I was a little in awe of her and a bit afraid of her regal bearing; especially because she could see through my underachieving B.S.

When I received my first essay back from her I saw a bright red D+ on the front and, in her elegant handwriting, the sentence: "Beautifully written but little substance. One would suspect that you never read the book." She suspected right and had caught me, as it were, red handed.

Quiet Strength, Quiet Dignity

Over the course of the year we realized that Ms. Cavendish was undergoing chemotherapy treatments. She began wearing turbans, hats and scarves. Sometimes she looked haggard and pale. On days when she was absent she had a meticulously written lesson plan for the substitute teacher to follow or we took tests and practiced writing essays. She did not falter, even during this time of struggle, to carefully comb our essays and give us personal feedback and encouragement.

I began to write. To try. But no matter how hard I tried I never managed to get higher than a B+ on my essays. I yearned to please her, to have her intense eyes shower me with generosity and esteem.

The end of the year came and we took the much anticipated test. It was far easier than I had imagined it would be. When I came back to class after finishing the test Ms. Cavendish looked up at me and smiled.

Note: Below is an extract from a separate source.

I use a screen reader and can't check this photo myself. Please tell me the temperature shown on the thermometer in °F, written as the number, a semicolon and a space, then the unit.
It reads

"Tell me how it was K.D." she said in her gracious manner. I told her how I answered the essay on Emily Dickinson's poem The Hummingbird. She smiled and nodded.

"I knew you could do it. I knew you would do well."

And I did. Although I never got higher than a B+ in her class I was one of the three students who scored a 5 on the A.P. exam that year-the highest score one can achieve.


Goodbye Ms. Cavendish

On the last day of school, the day for yearbooks and graduation, I said goodbye to Ms. Cavendish. I had prepared a present for her, a tape of my piano compositions. I didn't know if she would understand why I was compelled to thank her, to give her this piece of myself. I had never had the ease of conversation with her that she appeared to experience with her "average" stoner students. I was afraid she could see straight through me-that she knew that I was really a nothing and a nobody.

I found her at her desk reading through a sheaf of papers. When I entered she looked up at me and shifted her glasses down the bridge of her nose.

"So this is it isn't it K.D.?" I nodded and somehow spluttered that I wanted to thank her and would she take this present of the tape of my piano compositions? She nodded and thanked me. I waited, not knowing what I was waiting for. Unwavering she watched me with her intelligent eyes as I walked toward the door.

"K.D."

I looked back at her. She smiled.

"Don't worry. You will do well in college. You can do it. You really can."

With a lump in my throat I left the classroom and found my way to my locker. I opened it. Looking into the void I smothered a sob and the tears finally came.